GECITEERDE TEKST:
Artikel 6 Interne controle
  • 1. Het Dagelijks Bestuur draagt ten behoeve van het getrouwe beeld en de rechtmatigheid van de jaarrekening zorg voor de jaarlijkse interne toetsing van de getrouwheid van de informatieverstrekking waaronder de output en de rechtmatigheid van de beheershandelingen. Bij afwijkingen neemt ze maatregelen tot herstel.

  • 2. Het Dagelijks Bestuur zorgt op basis van de resultaten van de interne toetsing genoemd in het vorige lid voor een plan tot herstel. Het Dagelijks Bestuur neemt op basis van het plan van verbetering maatregelen voor herstel van de tekortkomingen.

  • 3. De resultaten van de interne toetsing en het plan van verbetering worden ter kennisgeving aan de stadsdeelraad aangeboden.

Artikel 7 Tussentijdse rapportage
  • 1. Het Dagelijks Bestuur stelt ten minste twee maal per jaar (bij voor- en najaarsnota) de tussentijdse rapportage over de realisatie van de begroting van het stadsdeel vast. Indien de uitkomsten van de tussentijdse rapportage leiden tot een begrotingswijziging, dan zal een samenvatting van de knelpunten aan de stadsdeelraad worden voorgelegd.

  • 2. De tussentijdse rapportages zullen voor de vergadering van de stadsdeelraad van juni en van oktober worden aangeboden.

  • 3. De inrichting van de tussentijdse rapportages sluit aan bij de programma-indeling van de begroting.

  • 4. De rapportages gaan op hoofdlijnen in op afwijkingen van lasten, de geleverde prestaties en indien daar aanleiding voor is de maatschappelijke effecten.

GETOONDE GEGEVENS:
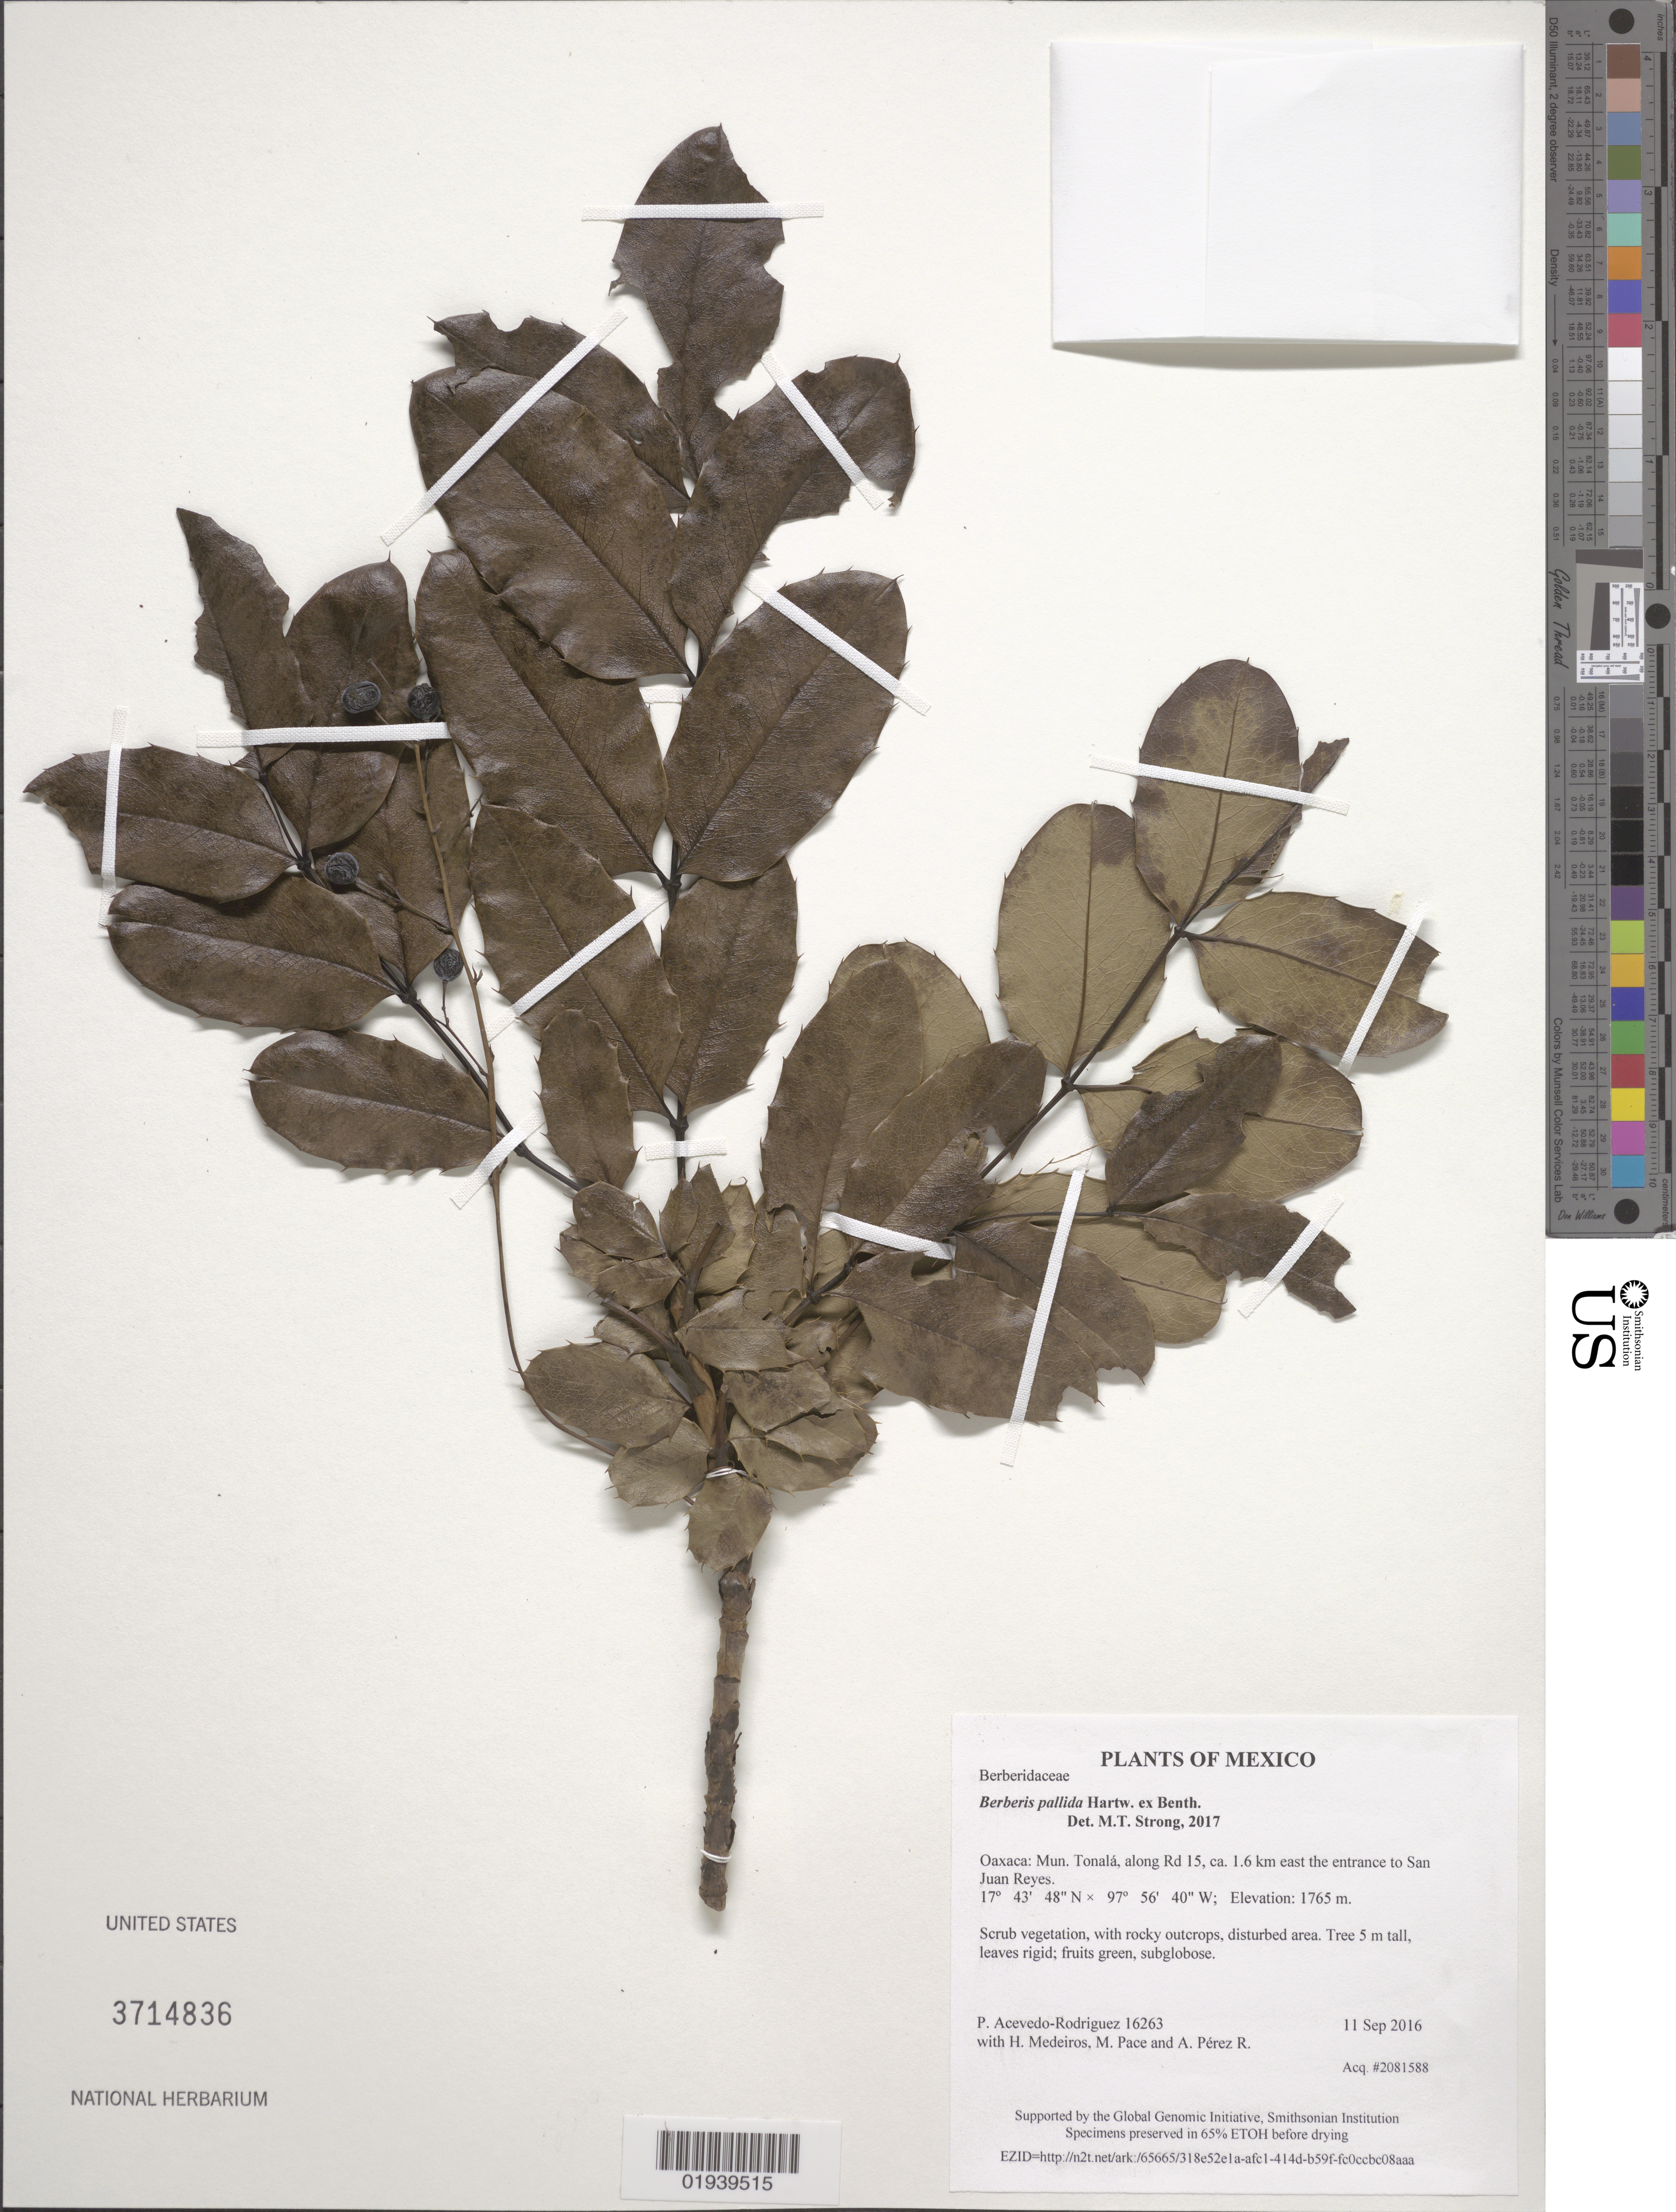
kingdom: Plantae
* * *
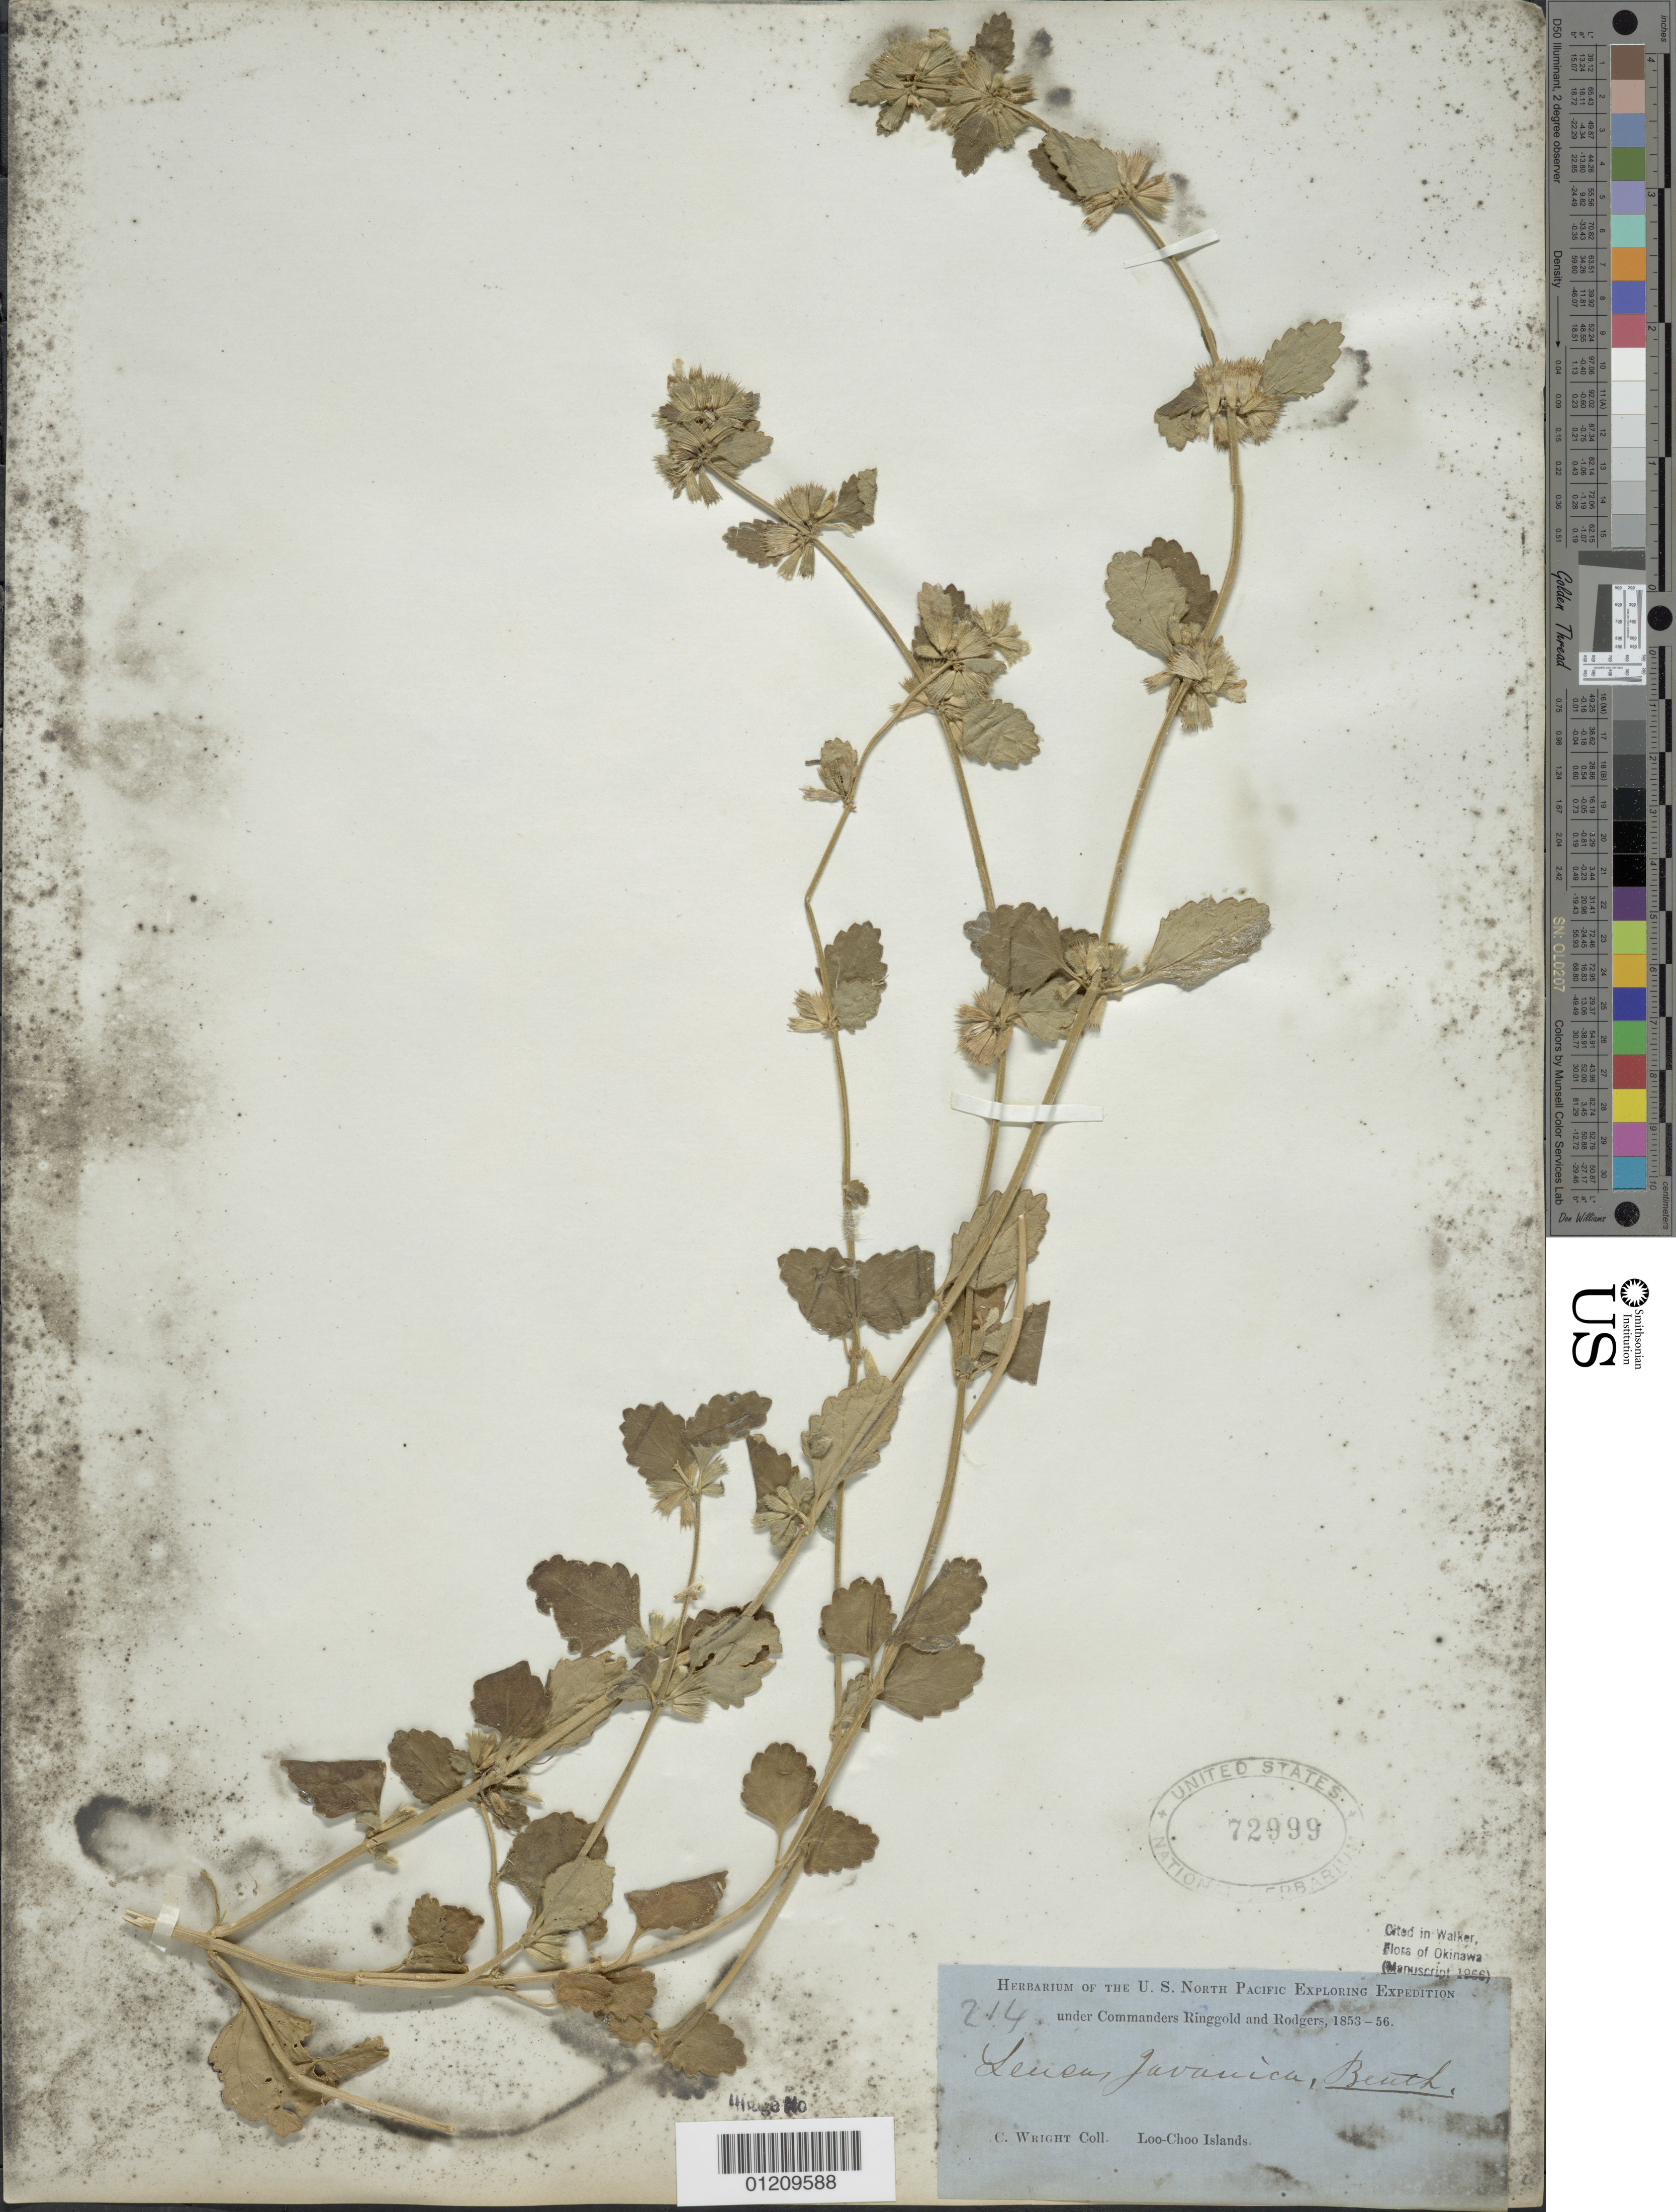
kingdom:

OPDRACHT: Schrijf uit de geciteerde tekst letterlijk het stuk over dat begint bij "Artikel 7 Tussentijdse" en eindigt bij "de maatschappelijke effecten.". De regels hierboven doen hier niet ter zake.

HET ANTWOORD:
Artikel 7 Tussentijdse rapportage
  • 1. Het Dagelijks Bestuur stelt ten minste twee maal per jaar (bij voor- en najaarsnota) de tussentijdse rapportage over de realisatie van de begroting van het stadsdeel vast. Indien de uitkomsten van de tussentijdse rapportage leiden tot een begrotingswijziging, dan zal een samenvatting van de knelpunten aan de stadsdeelraad worden voorgelegd.

  • 2. De tussentijdse rapportages zullen voor de vergadering van de stadsdeelraad van juni en van oktober worden aangeboden.

  • 3. De inrichting van de tussentijdse rapportages sluit aan bij de programma-indeling van de begroting.

  • 4. De rapportages gaan op hoofdlijnen in op afwijkingen van lasten, de geleverde prestaties en indien daar aanleiding voor is de maatschappelijke effecten.